[Saved data entries]
+++++

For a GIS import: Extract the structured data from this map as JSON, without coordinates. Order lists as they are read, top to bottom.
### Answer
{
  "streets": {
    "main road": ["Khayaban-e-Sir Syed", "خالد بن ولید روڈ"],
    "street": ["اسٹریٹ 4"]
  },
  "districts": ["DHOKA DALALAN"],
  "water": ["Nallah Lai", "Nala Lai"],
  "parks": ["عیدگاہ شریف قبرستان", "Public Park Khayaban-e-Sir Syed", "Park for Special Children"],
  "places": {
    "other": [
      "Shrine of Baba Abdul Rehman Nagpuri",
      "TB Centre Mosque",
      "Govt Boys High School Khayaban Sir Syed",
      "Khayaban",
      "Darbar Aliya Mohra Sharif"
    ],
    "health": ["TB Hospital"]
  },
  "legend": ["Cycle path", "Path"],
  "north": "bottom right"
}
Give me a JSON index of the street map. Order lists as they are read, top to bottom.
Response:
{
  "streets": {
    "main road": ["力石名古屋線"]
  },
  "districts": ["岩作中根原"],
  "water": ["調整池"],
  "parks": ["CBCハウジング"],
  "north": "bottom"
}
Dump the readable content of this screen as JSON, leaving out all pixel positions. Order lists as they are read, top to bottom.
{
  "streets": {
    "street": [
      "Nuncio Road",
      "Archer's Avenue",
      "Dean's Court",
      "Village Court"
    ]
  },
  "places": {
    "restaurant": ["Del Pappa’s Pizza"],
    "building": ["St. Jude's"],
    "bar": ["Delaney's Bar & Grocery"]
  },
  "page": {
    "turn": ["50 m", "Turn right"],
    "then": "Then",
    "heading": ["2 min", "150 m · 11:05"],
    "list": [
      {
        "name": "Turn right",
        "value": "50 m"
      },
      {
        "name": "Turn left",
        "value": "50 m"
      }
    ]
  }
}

+++++

All of the entries should be written out again exactly.

[Answer below]:
For a GIS import: Extract the structured data from this map as JSON, without coordinates. Order lists as they are read, top to bottom.
### Answer
{
  "streets": {
    "main road": ["Khayaban-e-Sir Syed", "خالد بن ولید روڈ"],
    "street": ["اسٹریٹ 4"]
  },
  "districts": ["DHOKA DALALAN"],
  "water": ["Nallah Lai", "Nala Lai"],
  "parks": ["عیدگاہ شریف قبرستان", "Public Park Khayaban-e-Sir Syed", "Park for Special Children"],
  "places": {
    "other": [
      "Shrine of Baba Abdul Rehman Nagpuri",
      "TB Centre Mosque",
      "Govt Boys High School Khayaban Sir Syed",
      "Khayaban",
      "Darbar Aliya Mohra Sharif"
    ],
    "health": ["TB Hospital"]
  },
  "legend": ["Cycle path", "Path"],
  "north": "bottom right"
}
Give me a JSON index of the street map. Order lists as they are read, top to bottom.
Response:
{
  "streets": {
    "main road": ["力石名古屋線"]
  },
  "districts": ["岩作中根原"],
  "water": ["調整池"],
  "parks": ["CBCハウジング"],
  "north": "bottom"
}
Dump the readable content of this screen as JSON, leaving out all pixel positions. Order lists as they are read, top to bottom.
{
  "streets": {
    "street": [
      "Nuncio Road",
      "Archer's Avenue",
      "Dean's Court",
      "Village Court"
    ]
  },
  "places": {
    "restaurant": ["Del Pappa’s Pizza"],
    "building": ["St. Jude's"],
    "bar": ["Delaney's Bar & Grocery"]
  },
  "page": {
    "turn": ["50 m", "Turn right"],
    "then": "Then",
    "heading": ["2 min", "150 m · 11:05"],
    "list": [
      {
        "name": "Turn right",
        "value": "50 m"
      },
      {
        "name": "Turn left",
        "value": "50 m"
      }
    ]
  }
}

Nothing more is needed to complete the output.